Orthodox Christianity, by comparison, is faring well nationwide, according to Krindatch’s estimates. Between 2000 and 2012, the total number of Eastern Orthodox parishes in the United States increased 17 percent. Between 220,000 and 230,000 people pray at 1,900 churches across the country on any given Sunday, Krindatch said.

Orthodoxy’s fastest growth is occurring in the South and West - parts of the country benefiting from overall population growth.

Chrisia Johnston, 49, and husband Lynn, 65, saw as much while working as cross-country truckers.
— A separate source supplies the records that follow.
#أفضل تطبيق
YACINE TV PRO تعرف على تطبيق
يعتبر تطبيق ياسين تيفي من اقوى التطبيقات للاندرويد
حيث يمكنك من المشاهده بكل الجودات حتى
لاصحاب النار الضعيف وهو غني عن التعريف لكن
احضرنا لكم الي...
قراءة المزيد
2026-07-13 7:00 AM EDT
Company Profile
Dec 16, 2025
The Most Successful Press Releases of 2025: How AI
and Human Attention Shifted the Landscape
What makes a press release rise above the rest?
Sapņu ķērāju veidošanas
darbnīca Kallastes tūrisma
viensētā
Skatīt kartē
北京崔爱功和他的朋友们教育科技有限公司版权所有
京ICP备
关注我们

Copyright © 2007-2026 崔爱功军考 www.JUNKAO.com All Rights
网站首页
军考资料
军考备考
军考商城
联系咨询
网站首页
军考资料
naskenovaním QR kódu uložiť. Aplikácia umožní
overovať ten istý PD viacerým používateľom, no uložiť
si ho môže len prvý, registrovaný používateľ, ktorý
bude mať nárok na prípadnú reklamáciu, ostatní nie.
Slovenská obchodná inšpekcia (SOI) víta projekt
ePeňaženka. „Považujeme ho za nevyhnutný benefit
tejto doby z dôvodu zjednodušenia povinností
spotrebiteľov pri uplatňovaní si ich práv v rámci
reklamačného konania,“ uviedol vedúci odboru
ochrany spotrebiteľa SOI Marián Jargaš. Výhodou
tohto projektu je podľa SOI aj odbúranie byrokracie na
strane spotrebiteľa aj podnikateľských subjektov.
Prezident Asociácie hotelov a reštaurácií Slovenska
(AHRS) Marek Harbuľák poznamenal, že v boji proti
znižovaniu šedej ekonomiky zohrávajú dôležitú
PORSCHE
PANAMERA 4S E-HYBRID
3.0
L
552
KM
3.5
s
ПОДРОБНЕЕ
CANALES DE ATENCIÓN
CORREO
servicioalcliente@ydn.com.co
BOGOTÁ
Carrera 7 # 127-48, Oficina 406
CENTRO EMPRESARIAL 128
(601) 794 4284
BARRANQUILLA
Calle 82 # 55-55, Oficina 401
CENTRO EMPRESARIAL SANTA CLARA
The couple belong to Holy Resurrection Orthodox Church in Belle Vernon and often stopped at different parishes out West while on the road.

“There was a church in Oklahoma that was just packed,” Chrisia Johnston of Smithton said. “It was amazing.”

Holy Resurrection is among a handful of Orthodox churches in Southwestern Pennsylvania with a stable, if not growing, congregation. About 80 to 90 people attend Sunday services.

St. Michael’s in Greensburg is another. Membership there is slightly less than 200 families. Average Sunday attendance is about 100. The arrival of 10 first-generation Syrian families in the last decade helped.

Latrobe’s St. Stephen’s has about 33 families on its membership rolls. About 45 people attend church on an average Sunday, Joseph said, not enough to call the parish thriving but better than many counterparts.

St. John the Baptist Orthodox Church in Wilpen, not far from Ligonier, was founded by immigrants who came to work in the Wilpen Mine & Coke Works. The parish will celebrate its centennial in two years.

It once boasted 150 members but Joseph now finds only about 20 people there, most of them elderly, when he visits twice a month on Saturdays. Two people - one 18, the other 50 - are inquiring about becoming Orthodox.

“The town is dying,” he said. “There’s only a fire company, a church and a bunch of houses.”

Path to salvation

Leaders differ in their approaches to strengthening their congregations. Some Orthodox jurisdictions, both locally and nationally, have successfully courted converts.

Laymen and clergy point to Orthodoxy’s historical roots - with traditions of prayer and worship largely unchanged dating back to antiquity - as a particular draw. For the truly pious, Orthodoxy is the closest modern equivalent to the church of the Apostles, they say.

But Joseph said the very things that make Orthodoxy distinctive among Christian denominations - an emphasis on fasting, confession and unchanging worship - put it out of step with American culture.

“It’s too easy not to be Orthodox,” he said. “It’s the strictest, most conservative religion in the world. It’s very simply why we’re struggling - people don’t want to be told what to do.”

Monessen today is home to four Orthodox churches: one Greek, one Ukrainian, one Russian and St. Michael, an Antiochian parish. That made sense when the town’s economy supported thriving immigrant communities, each trying to hold on to a little piece of their homeland.

Those days are long gone.

Less than five years after celebrating its 100th anniversary, St. Michael is for sale. Real estate websites show it has been on the market for more than 250 days. It’s listed at $39,900, a $10,000 reduction from the original asking price.

The Rev. Fred Pfeil, the church’s pastor, believes the path to salvation lies in unifying Monessen’s Orthodox churches.

“Our ethnic heritages have been reasons to be separate in the past,” Pfeil said. “That’s why we have four different churches . but today pretty much all of us are removed from being immigrants. We’re all pretty much Americans, who can be proud of our American heritage, and that pride can be fostered and used.”

Church is the place people go to have a relationship with God, he said. It’s where they share the sacraments. It’s where they learn that there is something out there greater than themselves.

“Beyond that, it’s a place where families can stay close, where extended families can stay together and where different families in a community can knit together and become (one) family,” he said.